Naming the motivation
Rugang recalls his early days in the lab, when a medical oncologist fellow would always run upstairs to the lab to tell him when she met with a patient who had a strange case of ovarian cancer. He wanted to understand it better. And then his mentor – and at the time OCRA Scientific Advisory Committee member – Dr. Michael Seiden suggested that he should focus on a rare type. This led him to focus on the ARID1A mutation, which occurs in ~50% of patients with clear cell ovarian cancer, itself a very rare form of the disease.
“Some people say, ‘oh, this only affects 10% of patients.’ I come to that argument by looking at that 10% and imagining that every year the mortality rate is 22,000 people,” Rugang said about the ~1,000 who might be affected by ARID1A. “That’s a lot of people, a lot of family and their community.”
Rugang believes that if you save even one life, you are really saving countless others – that person’s family, their friends, their community. “You save a circle of people. That’s really, at the end of the day, the motivation.”
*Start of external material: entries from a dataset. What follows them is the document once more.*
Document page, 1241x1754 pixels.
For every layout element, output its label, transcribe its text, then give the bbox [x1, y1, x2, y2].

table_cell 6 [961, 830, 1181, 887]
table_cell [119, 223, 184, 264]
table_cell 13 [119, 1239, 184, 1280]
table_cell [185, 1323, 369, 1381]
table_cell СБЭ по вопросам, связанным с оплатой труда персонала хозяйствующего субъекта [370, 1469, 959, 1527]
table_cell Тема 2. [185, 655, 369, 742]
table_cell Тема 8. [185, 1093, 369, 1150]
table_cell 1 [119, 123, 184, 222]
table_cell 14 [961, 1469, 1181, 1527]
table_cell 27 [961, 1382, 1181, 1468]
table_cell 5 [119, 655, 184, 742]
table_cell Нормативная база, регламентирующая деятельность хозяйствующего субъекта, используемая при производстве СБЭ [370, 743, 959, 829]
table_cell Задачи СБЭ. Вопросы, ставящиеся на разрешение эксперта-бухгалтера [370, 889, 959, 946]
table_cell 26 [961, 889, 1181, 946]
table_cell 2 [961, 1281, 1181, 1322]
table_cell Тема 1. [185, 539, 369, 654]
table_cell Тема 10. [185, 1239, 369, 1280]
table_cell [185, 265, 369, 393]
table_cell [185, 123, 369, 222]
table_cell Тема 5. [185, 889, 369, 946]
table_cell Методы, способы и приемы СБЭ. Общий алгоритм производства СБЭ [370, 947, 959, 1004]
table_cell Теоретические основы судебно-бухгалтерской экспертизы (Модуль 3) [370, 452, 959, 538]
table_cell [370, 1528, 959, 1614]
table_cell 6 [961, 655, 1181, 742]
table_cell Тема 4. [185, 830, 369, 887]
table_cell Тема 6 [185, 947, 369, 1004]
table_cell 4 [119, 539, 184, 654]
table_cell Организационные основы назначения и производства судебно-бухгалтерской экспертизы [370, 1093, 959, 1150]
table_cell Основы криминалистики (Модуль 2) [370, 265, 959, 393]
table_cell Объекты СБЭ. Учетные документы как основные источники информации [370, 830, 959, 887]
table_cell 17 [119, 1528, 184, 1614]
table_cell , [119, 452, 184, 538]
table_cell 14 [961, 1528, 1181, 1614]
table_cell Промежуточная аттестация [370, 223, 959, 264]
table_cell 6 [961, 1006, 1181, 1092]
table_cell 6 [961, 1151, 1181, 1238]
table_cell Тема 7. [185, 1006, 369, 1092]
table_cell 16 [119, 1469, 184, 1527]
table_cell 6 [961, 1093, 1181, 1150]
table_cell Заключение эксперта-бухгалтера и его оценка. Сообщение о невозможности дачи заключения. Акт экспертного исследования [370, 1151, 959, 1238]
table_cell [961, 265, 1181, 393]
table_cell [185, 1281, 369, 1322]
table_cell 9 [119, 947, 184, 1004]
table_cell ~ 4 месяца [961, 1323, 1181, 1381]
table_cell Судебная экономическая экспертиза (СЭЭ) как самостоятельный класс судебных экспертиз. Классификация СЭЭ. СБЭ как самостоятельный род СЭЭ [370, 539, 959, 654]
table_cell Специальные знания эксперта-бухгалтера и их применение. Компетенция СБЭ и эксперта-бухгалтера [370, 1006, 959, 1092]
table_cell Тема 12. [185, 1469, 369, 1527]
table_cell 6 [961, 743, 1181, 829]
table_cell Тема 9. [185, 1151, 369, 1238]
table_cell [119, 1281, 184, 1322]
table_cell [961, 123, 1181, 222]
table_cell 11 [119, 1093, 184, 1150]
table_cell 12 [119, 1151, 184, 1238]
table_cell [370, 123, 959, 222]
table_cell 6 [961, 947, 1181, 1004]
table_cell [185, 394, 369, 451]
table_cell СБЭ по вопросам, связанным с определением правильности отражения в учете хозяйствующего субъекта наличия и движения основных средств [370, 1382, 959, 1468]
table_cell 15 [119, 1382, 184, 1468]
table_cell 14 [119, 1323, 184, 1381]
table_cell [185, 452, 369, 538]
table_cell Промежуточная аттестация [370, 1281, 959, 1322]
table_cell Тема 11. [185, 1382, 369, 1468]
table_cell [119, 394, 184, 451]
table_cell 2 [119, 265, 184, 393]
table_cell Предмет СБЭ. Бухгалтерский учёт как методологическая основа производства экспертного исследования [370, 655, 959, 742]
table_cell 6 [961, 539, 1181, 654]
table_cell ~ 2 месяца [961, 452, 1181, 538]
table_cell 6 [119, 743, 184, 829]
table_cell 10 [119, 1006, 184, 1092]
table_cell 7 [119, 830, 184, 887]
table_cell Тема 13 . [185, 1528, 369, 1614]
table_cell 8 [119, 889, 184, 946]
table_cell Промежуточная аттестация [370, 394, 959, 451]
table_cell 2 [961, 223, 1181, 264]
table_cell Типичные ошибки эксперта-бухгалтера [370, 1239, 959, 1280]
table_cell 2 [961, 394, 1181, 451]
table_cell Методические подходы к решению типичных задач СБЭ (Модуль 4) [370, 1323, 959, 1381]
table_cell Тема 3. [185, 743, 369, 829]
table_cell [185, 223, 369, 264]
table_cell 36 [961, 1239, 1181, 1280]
For Rugang, it’s not about publishing a paper, or getting another grant. “For sure,” he said, “it’s not about getting another recognition.” (Though, we would like to point out that Rugang has recently been awarded an endowed professorship by the Wistar Institute!) Those are just the tools, not the goals. For Rugang, it’s the patients themselves.
“Whenever you feel down, you want to take a break or give up, all you have to think of are these brave women who are battling the disease every minute of the day. You cannot be more inspired by these brave women. It’s just remarkable. To potentially help these women. That’s what keeps me going.”